3. – Col secondo motivo di ricorso è denunciata violazione e falsa applicazione dell’art. 115 cod. proc. civ. e dell’ art. 2867 cod. civ., in relazione all’art. 360 n. 3 cod. proc. civ., nonché il vizio di motivazione, in relazione all’art. 360 n. 5 cod. proc. civ., per avere il Tribunale ritenuto provato il danno al ciclomotore sulla base di una fattura, la cui idoneità sarebbe stata contestata dall’appellante per le seguenti ragioni: perché tardivamente prodotta; perché del tutto inattendibile, in quanto recante, un importo maggiore del preventivo prodotto in un primo tempo; perché non idonea (in quanto nemmeno asseverata con deposizione testimoniale) a fornire la prova dei danni.

3.1. – Il motivo è inammissibile sotto entrambi i profili.

Va ribadito il principio per il quale è riservata al giudice di merito la scelta, fra le varie risultanze probatorie, di quelle più idonee a sorreggere la motivazione, poiché involge apprezzamenti di fatto, rispetto ai quali il giudice, nel porre a fondamento della propria decisione una fonte di prova con esclusione delle altre, non incontra altro limite che quello di indicare le ragioni del proprio convincimento (cfr., tra le altre, Cass. n. 17097/10) .

Orbene, il Tribunale non si è limitato ad affermare che la fattura sarebbe stata solo “genericamente” contestata (come sostiene la ricorrente), ma ne ha vagliato l’attendibilità anche con riferimento alle risultanze del rapporto redatto dalla Polizia Municipale ed ha motivato in merito alla superfluità della testimoniale.

Va quindi disattesa la censura concernente la valutazione delle emergenze probatorie.
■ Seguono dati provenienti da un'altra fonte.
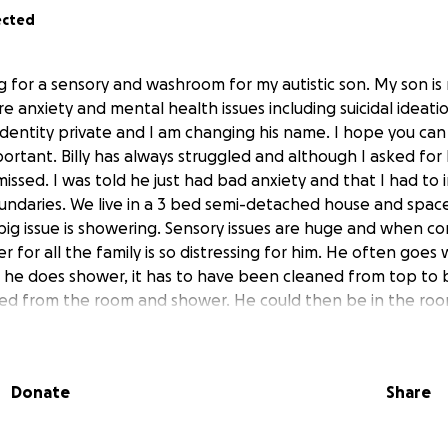
ected
ng for a sensory and washroom for my autistic son. My son i
e anxiety and mental health issues including suicidal ideatio
identity private and I am changing his name. I hope you c
ortant. Billy has always struggled and although I asked for
missed. I was told he just had bad anxiety and that I had t
undaries. We live in a 3 bed semi-detached house and space
 big issue is showering. Sensory issues are huge and when 
 for all the family is so distressing for him. He often goe
 he does shower, it has to have been cleaned from top to
d from the room and shower. He could then be in the room
and burnt out many showers... This room would literally be 
d allow Billy so much freedom to grow and learn new skills 
daptation grant is a blessing but unfortunately, in today's
Donate
Share
ne up so much, that it is not enough. We are trying to raise
ect. It has been such a long road and I am so proud of ho
ive. I am standing up for him now, to show him that even t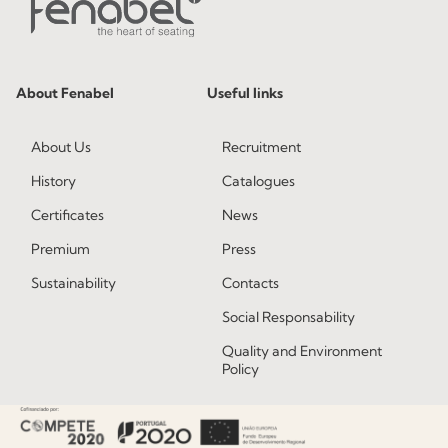
About Fenabel
Useful links
About Us
Recruitment
History
Catalogues
Certificates
News
Premium
Press
Sustainability
Contacts
Social Responsability
Quality and Environment
Policy
Information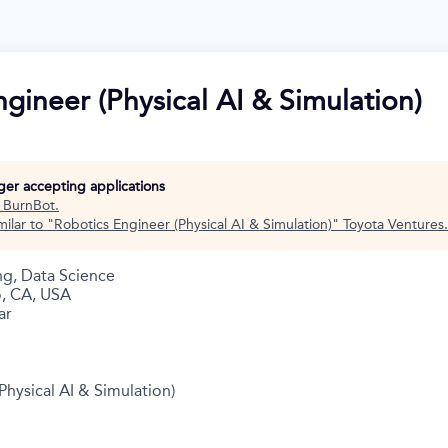
gineer (Physical AI & Simulation)
nger accepting applications
t
BurnBot
.
ilar to "
Robotics Engineer (Physical AI & Simulation)
"
Toyota Ventures
.
ng, Data Science
o, CA, USA
ar
Physical AI & Simulation)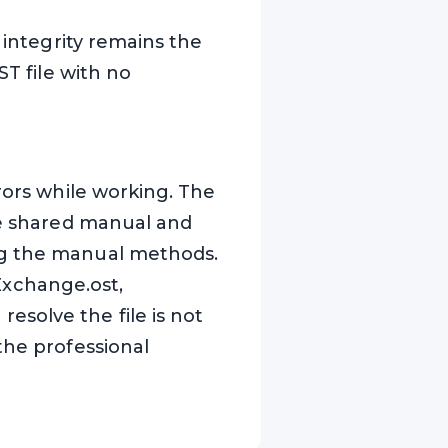
 integrity remains the
ST file with no
rors while working. The
ave shared manual and
ng the manual methods.
 Exchange.ost,
solve the file is not
the professional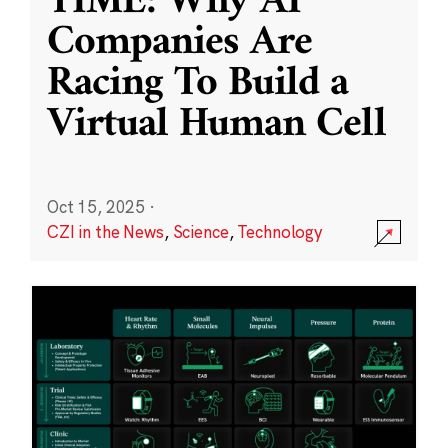
TIME: Why AI
Companies Are
Racing To Build a
Virtual Human Cell
Oct 15, 2025
·
CZI in the News
,
Science
,
Technology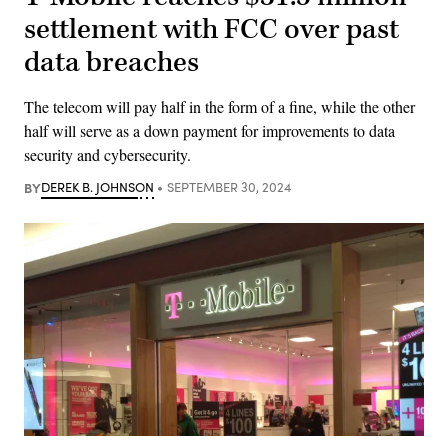
settlement with FCC over past
data breaches
The telecom will pay half in the form of a fine, while the other
half will serve as a down payment for improvements to data
security and cybersecurity.
BY
DEREK B. JOHNSON
SEPTEMBER 30, 2024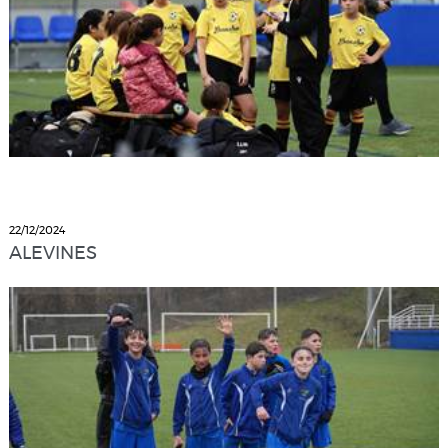
22/12/2024
ALEVINES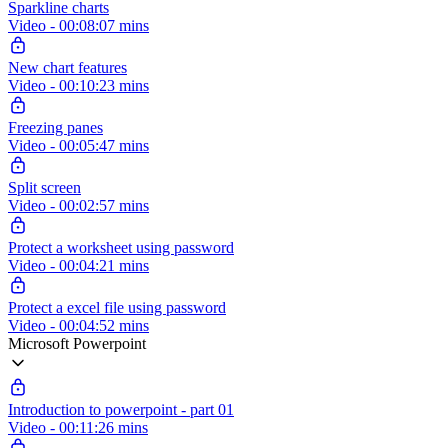
Sparkline charts
Video - 00:08:07 mins
New chart features
Video - 00:10:23 mins
Freezing panes
Video - 00:05:47 mins
Split screen
Video - 00:02:57 mins
Protect a worksheet using password
Video - 00:04:21 mins
Protect a excel file using password
Video - 00:04:52 mins
Microsoft Powerpoint
Introduction to powerpoint - part 01
Video - 00:11:26 mins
QuQuQanto all’asserita tardività cella produzione documentale, è sufficiente rilevare che non risulta denunciata dalla ricorrente la violazione delle norme, processuali concernenti le preclusioni istruttorie, sicché l’essere stata la fattura prodotta soltanto in un secondo tempo finisce per rilevare soltanto ai fini del giudizio di attendibilità, del si è già detto.

In conclusione il ricorso va rigettato.

4. – Non vi è luogo a provvedere sulle spese, non essendosi difeso l’intimato C.

 

P.Q.M.

 

La Corte rigetta il ricorso; nulla sulle spese.